In recent years Joseph Perella, a giant of the American private equity world, has become obsessed with Italy's history. The periods that normally attract attention, such as the Renaissance or Roman empire, are not what interests Perella. Instead, what has sparked his passion is a saga that is relatively unknown, namely how ordinary Italians treated their Jewish minority during the Second World War.
Mr Perella (whose parents hail from Italy) has shared his obsession in a new documentary that he has financed, along with a group of powerful Italian-American business leaders. This film relates how men such as Gino Bartali, an Italian cycling legend, worked with hundreds of other largely unknown Italians to keep thousands of Jews alive during the Holocaust.
It is a fascinating project. For one thing, it is a powerful reminder of how ethnic heritage creates networks among the US business elite.
The consortium of Italian Americans that Perella pulled into this $1.5m project features people such as Kenneth Langone (head of retailer Home Depot), Maria Bartiromo (the television journalist) and Joseph Tucci (head of EMC, the computer data storage company).
But the more important issue is the subject of the documentary. I knew almost nothing about how Italians treated Jews during the Holocaust.

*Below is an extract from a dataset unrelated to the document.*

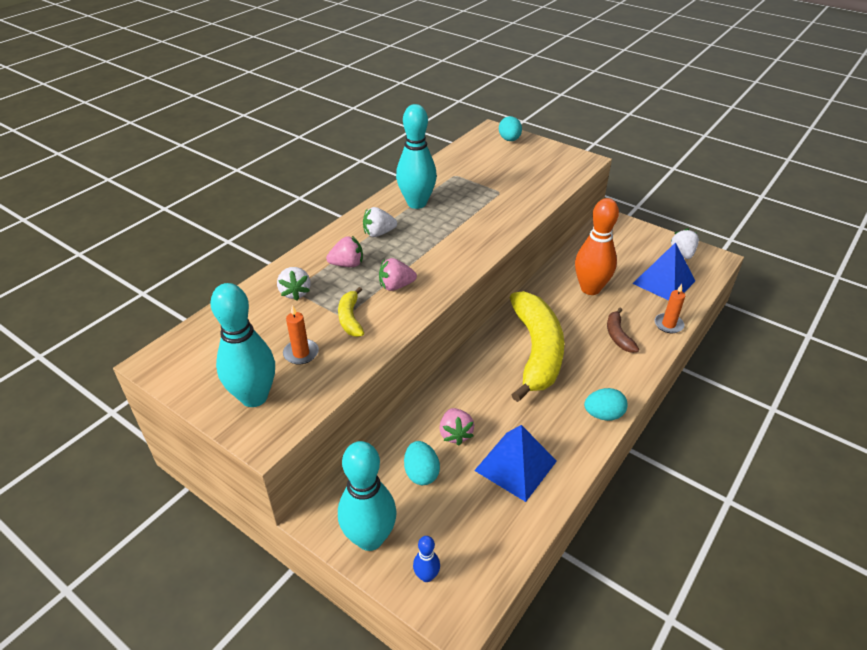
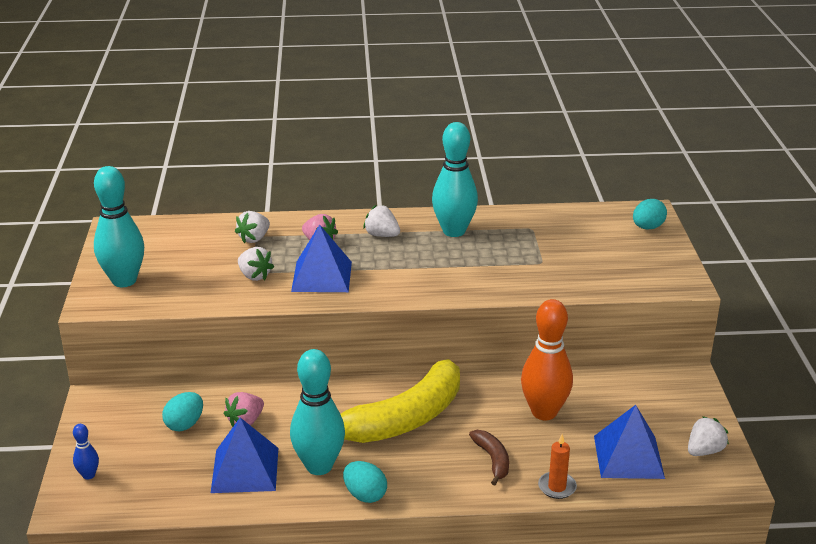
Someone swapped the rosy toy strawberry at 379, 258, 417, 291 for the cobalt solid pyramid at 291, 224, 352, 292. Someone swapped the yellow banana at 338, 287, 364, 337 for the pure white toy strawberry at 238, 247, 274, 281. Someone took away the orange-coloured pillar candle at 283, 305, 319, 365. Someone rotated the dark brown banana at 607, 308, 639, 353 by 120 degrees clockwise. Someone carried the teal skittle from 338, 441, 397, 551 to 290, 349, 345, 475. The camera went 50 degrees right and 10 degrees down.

As a child in North London, I heard Jewish friends talk about the horrors inflicted on the Jewish communities in Germany, Austria and Poland. I also heard tales of heroism in places such as Holland, and watched films such as Schindler's List. But until I saw the Perella film, I did not know that about 80 per cent of the Jewish population in Italy survived the war.
And while that high survival rate partly reflects the fact that the Nazis never completely controlled Italy, the attitude of the Italian population was also crucial. Although some Italians co-operated with the Nazis to send Jews to concentration camps, many others created networks to protect them, at great personal risk.
And despite the Vatican failing to speak out against the Holocaust, Catholic priests and nuns played a central role in these rescue missions, in sharp contrast to those in countries such as Poland.
Some of these Italian rescuers are already in the history books: the documentary highlights how Bartali carried false documents for Jews across Italy as he "trained" on his bike, cycling for miles between monasteries and churches. But many other Italian protectors have never been celebrated. And that reflects another historical quirk: although Italy is often portrayed as a voluble nation, the rescuers of the Second World War were often quiet about their role. So much so that Oren Jacoby, the film-maker, initially wanted to call the documentary Don't Talk About It, before changing it to My Italian Secret.
Quite why this pattern arose is a matter of some dispute. One factor was that the Italian Jewish community was well integrated and only numbered some 50,000 (compared to three million in Poland). Another may have been a cultural propensity for ignoring rules: when faced with Nazi orders to hand the Jews over, many Italians simply found creative ways to flout them.
The tale is worth celebrating - and not just among people of Italian descent or the Jewish community. In today's world we tend to focus so heavily on human brutality that it is often easy to forget that humans have a capacity for doing great good as well. Insofar as we celebrate heroes, they tend to be towering figures who often assume near-superhuman status in Hollywood tales. In reality, when people get sucked into evil, it rarely occurs as a result of a binary choice; instead, a long series of tiny, half-conscious decisions creates a slide from good to bad. Similarly, when societies combat evil, this does not always occur because of dramatic resistance from visible heroes but as a result of quiet decisions taken by ordinary people to say "no". "What this film shows is that if you are not indifferent then you can make a difference," Perella observes. "But the remarkable thing about this story was that most of the people involved did not want to talk about it." Which is why stories like this need to be told as loudly as possible. Particularly in a world where genocide keeps happening, over and over again - and where it is the tales of evil, not good, that children overwhelmingly tend to hear.